7. Time correlation is critical to determine cause and effect. When you are looking at long time windows, you often can't tell which event preceded another, and that's when you get finger-pointing from one vendor to another. Try to find the finest granularity in your historical reporting. A one minute interval is often not too granular.
8. Look at your historical I/O patterns, busy times of day, multipath configurations, queue depth settings, top talkers, etc. to gain a profile of behaviour. Then compare to your healthy baseline, and rule out things that haven't changed. You might find six things that appear to be going wrong, but if only one of those things seem to have occurred when the problem was reported, you can focus on that issue immediately. Later on, you can go back to look at the other issues.
9. When changes are made to fix the incident, you should get immediate feedback on whether it's having the desired effect. Sometimes a fix can make a problem worse, so it's good to know that as well. Without immediate feedback, you can often delay or stagger fixes until they can determine the effect of each one. Or if you make all changes at the same time, you can be left wondering which change fixed the problem. Ongoing real time monitoring can provide confidence that the problem in fact was solved.

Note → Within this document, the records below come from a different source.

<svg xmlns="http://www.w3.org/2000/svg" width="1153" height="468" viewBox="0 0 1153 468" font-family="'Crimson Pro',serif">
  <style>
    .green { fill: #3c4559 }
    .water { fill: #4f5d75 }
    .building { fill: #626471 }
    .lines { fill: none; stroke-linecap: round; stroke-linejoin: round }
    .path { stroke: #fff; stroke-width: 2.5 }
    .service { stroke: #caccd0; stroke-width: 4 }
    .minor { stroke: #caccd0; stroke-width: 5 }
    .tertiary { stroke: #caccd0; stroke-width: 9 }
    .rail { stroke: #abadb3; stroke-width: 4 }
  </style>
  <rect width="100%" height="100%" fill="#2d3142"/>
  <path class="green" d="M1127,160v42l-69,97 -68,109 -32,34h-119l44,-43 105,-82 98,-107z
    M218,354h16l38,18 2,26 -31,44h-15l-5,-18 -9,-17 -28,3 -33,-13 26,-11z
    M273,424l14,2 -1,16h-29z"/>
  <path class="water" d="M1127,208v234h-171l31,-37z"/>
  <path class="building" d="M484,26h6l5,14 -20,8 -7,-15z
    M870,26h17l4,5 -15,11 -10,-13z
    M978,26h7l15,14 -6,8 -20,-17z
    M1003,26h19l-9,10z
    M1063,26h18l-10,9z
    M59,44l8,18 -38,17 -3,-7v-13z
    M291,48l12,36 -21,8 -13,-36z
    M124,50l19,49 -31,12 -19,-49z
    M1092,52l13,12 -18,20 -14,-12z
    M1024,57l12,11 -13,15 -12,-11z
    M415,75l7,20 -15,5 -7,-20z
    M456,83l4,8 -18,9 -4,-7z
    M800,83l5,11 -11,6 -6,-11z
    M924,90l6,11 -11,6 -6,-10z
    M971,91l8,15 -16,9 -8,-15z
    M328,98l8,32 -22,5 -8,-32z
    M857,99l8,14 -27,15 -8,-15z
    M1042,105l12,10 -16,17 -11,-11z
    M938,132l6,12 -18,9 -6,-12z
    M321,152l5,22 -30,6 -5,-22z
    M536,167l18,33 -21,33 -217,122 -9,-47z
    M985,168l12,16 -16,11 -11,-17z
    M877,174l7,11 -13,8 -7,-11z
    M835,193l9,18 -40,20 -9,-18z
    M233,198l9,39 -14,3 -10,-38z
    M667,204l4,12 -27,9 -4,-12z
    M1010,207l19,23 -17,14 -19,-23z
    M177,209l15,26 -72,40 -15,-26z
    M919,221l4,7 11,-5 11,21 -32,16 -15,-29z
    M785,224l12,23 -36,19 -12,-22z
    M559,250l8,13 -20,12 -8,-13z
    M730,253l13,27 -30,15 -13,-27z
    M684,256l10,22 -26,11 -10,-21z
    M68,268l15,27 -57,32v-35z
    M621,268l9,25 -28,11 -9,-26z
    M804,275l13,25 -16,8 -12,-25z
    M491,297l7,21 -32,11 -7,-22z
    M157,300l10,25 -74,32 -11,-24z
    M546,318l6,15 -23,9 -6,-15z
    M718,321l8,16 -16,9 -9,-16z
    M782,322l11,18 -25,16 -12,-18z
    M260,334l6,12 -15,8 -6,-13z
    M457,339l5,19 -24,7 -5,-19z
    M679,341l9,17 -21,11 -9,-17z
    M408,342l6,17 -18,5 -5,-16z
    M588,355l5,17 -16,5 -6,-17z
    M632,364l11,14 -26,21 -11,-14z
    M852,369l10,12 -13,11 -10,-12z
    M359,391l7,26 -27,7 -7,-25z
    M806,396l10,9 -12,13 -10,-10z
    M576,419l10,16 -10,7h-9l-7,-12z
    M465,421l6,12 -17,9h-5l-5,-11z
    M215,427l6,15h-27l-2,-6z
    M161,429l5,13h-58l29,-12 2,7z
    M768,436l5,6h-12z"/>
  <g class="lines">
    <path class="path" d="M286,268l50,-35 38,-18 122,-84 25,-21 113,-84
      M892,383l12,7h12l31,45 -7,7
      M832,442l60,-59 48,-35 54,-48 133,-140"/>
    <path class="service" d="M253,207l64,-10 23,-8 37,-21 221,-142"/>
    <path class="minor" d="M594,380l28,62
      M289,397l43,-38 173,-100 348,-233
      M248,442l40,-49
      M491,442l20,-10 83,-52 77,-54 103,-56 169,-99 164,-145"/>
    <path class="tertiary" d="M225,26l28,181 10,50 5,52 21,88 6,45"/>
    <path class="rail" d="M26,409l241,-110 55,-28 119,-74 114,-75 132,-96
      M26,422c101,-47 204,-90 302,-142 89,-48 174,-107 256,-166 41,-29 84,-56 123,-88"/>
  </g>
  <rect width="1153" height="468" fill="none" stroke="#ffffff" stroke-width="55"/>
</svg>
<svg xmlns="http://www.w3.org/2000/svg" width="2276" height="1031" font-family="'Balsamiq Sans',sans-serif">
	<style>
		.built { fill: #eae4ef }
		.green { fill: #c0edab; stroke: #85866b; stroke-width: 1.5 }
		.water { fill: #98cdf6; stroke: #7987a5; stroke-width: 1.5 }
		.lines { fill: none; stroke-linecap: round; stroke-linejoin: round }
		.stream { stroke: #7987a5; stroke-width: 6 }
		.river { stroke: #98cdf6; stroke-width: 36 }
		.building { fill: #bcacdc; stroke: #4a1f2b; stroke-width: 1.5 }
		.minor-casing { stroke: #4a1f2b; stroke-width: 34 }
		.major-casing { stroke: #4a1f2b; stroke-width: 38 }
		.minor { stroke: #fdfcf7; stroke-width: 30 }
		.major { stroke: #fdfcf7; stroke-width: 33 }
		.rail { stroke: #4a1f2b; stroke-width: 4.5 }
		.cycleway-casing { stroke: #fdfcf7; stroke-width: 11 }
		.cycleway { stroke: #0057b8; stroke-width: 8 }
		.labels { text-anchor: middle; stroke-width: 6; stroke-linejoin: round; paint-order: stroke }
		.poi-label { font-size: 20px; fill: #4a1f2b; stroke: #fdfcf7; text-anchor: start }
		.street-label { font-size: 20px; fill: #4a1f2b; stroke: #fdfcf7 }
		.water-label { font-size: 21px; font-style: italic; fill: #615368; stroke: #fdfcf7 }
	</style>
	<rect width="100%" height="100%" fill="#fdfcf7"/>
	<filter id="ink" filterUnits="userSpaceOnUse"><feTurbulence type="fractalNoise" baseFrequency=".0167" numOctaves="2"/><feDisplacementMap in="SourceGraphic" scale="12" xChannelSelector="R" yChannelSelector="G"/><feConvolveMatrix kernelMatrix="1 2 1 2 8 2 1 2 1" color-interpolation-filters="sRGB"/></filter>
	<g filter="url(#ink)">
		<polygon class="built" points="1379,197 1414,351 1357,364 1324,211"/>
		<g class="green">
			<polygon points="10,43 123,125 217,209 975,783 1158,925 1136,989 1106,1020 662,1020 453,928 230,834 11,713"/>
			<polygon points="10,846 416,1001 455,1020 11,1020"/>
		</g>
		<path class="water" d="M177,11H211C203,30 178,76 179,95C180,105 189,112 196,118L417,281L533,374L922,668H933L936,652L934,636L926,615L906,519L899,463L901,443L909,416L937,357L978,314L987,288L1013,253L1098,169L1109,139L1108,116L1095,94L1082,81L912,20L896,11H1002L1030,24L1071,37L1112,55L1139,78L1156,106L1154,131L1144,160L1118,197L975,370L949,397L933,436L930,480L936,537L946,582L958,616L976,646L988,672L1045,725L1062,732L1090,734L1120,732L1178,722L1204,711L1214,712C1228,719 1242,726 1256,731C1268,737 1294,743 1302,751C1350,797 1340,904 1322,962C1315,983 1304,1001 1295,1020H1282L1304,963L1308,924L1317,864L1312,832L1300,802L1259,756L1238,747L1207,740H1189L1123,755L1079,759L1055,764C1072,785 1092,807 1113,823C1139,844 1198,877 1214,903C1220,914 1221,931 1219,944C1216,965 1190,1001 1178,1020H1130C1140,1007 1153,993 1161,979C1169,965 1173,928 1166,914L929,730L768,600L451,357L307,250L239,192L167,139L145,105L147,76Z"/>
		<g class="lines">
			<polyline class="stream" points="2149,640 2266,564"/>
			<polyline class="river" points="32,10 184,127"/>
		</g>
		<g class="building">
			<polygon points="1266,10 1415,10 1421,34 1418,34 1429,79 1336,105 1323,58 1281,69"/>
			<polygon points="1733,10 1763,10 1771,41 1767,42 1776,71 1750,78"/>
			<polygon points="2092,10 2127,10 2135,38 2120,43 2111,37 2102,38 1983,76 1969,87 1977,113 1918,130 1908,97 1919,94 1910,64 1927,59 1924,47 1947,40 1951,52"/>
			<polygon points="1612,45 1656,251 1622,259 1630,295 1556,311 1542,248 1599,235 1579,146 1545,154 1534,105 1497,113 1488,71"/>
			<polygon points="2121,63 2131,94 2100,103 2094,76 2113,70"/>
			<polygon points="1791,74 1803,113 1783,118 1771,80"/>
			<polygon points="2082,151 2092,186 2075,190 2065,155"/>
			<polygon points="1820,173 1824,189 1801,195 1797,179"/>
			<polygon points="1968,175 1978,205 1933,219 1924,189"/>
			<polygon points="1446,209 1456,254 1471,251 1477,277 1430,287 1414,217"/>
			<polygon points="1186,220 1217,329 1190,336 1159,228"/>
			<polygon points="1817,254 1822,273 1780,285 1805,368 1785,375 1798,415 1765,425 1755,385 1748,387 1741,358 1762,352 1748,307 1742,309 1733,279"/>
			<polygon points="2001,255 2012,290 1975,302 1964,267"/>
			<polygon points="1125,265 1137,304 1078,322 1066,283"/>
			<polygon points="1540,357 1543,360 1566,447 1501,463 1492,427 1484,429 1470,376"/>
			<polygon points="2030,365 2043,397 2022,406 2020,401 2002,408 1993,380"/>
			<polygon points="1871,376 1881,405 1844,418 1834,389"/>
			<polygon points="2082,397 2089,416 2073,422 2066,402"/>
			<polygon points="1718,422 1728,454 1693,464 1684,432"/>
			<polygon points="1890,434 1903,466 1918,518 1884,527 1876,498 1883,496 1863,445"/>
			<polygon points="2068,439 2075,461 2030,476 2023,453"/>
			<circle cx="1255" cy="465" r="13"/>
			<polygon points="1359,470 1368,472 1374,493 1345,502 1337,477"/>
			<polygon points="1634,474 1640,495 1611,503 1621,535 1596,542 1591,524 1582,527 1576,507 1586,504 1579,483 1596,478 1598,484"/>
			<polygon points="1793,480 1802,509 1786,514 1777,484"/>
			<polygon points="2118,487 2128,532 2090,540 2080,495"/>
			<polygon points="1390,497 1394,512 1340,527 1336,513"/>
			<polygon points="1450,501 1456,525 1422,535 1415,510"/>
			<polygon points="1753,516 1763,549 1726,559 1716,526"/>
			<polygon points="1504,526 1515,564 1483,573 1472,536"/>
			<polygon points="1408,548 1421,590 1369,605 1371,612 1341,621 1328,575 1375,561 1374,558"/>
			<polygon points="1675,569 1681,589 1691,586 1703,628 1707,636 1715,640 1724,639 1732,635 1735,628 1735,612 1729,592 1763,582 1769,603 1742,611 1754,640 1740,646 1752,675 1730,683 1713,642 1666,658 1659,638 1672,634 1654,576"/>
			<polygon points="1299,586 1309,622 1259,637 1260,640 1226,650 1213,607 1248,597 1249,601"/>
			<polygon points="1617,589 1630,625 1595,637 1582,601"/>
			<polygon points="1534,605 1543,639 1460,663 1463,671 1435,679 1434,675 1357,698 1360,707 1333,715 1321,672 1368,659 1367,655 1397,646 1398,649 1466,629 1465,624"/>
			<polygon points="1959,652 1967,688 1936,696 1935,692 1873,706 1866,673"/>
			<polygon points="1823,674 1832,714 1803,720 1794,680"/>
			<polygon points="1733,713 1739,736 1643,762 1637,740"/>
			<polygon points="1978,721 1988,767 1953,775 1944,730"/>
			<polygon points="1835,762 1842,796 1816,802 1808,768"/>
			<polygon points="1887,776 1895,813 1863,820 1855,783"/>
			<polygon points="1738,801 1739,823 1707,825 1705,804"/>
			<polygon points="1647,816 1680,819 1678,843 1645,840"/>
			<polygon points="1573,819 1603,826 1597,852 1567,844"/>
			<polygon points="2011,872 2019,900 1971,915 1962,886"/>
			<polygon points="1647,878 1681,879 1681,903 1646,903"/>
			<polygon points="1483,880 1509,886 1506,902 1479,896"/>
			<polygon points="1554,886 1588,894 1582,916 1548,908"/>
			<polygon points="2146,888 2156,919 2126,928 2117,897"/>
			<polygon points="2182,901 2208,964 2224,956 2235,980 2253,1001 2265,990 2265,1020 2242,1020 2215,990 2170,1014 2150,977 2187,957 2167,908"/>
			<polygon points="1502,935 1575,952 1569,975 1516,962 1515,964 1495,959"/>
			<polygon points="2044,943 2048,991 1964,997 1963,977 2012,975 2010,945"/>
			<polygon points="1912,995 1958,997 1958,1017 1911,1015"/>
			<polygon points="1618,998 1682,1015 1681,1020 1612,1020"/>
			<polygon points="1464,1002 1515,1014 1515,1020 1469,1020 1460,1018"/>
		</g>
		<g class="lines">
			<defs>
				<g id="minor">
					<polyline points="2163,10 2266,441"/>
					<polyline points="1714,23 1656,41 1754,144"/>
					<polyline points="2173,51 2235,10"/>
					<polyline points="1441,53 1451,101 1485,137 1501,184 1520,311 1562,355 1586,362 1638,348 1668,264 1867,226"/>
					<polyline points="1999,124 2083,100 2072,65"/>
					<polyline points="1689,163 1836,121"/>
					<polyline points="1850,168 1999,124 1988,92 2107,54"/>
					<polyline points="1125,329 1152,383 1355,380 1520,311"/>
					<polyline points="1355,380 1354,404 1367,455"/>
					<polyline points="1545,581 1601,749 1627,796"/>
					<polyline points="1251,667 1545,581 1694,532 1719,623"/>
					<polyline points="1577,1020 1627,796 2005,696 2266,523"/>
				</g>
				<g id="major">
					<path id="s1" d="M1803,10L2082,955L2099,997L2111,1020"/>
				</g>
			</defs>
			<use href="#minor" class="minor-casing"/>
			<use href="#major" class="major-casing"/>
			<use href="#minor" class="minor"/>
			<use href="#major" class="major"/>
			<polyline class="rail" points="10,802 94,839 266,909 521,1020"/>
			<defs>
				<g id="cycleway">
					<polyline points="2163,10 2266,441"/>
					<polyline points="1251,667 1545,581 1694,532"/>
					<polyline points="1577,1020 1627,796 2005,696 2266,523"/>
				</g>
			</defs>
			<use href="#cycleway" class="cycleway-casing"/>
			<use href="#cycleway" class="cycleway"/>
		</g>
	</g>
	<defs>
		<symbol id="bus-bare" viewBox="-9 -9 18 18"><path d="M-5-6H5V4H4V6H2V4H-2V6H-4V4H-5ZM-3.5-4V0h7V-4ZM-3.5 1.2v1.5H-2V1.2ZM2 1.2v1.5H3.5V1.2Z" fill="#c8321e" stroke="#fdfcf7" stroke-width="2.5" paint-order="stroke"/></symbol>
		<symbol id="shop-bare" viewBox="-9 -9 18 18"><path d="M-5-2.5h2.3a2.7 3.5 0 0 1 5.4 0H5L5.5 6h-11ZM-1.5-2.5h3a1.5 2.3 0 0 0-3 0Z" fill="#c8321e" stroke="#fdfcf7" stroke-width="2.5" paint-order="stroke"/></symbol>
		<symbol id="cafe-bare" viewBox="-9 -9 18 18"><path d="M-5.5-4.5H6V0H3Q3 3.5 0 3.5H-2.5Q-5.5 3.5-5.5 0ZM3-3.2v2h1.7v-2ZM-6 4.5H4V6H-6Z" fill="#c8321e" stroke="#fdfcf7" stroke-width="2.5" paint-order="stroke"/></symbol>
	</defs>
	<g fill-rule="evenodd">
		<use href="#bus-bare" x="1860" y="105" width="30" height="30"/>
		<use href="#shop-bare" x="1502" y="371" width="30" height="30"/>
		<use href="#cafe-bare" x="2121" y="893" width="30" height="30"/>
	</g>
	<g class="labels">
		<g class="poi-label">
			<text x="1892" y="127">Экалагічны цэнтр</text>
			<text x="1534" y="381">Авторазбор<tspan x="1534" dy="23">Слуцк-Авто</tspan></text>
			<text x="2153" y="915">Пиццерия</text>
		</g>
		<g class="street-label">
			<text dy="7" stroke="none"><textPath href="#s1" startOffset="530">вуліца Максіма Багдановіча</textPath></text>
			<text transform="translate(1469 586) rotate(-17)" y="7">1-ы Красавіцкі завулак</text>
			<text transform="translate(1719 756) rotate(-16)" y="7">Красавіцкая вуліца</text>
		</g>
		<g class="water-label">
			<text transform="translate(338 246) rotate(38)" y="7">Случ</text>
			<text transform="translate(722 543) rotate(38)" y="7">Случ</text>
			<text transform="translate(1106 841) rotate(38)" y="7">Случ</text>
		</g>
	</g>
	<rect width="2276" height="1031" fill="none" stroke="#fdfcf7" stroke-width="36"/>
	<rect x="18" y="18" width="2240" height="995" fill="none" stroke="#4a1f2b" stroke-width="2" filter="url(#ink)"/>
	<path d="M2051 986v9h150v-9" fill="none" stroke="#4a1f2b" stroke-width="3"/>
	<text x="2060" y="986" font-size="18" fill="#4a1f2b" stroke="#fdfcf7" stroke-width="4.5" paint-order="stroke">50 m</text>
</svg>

10. Last, ask for help sooner rather than later. We've heard of problems dragging on for months, vendors kicked out of accounts and literally millions of dollars wasted on adding expensive hardware. Bring in a performance pro. Though there are things you can do to speed troubleshooting and even prevent future problems. Look at the cost of waiting. Balance that with the cost of an expert consultant, someone who spends all day, every day specialising in finding performance problems.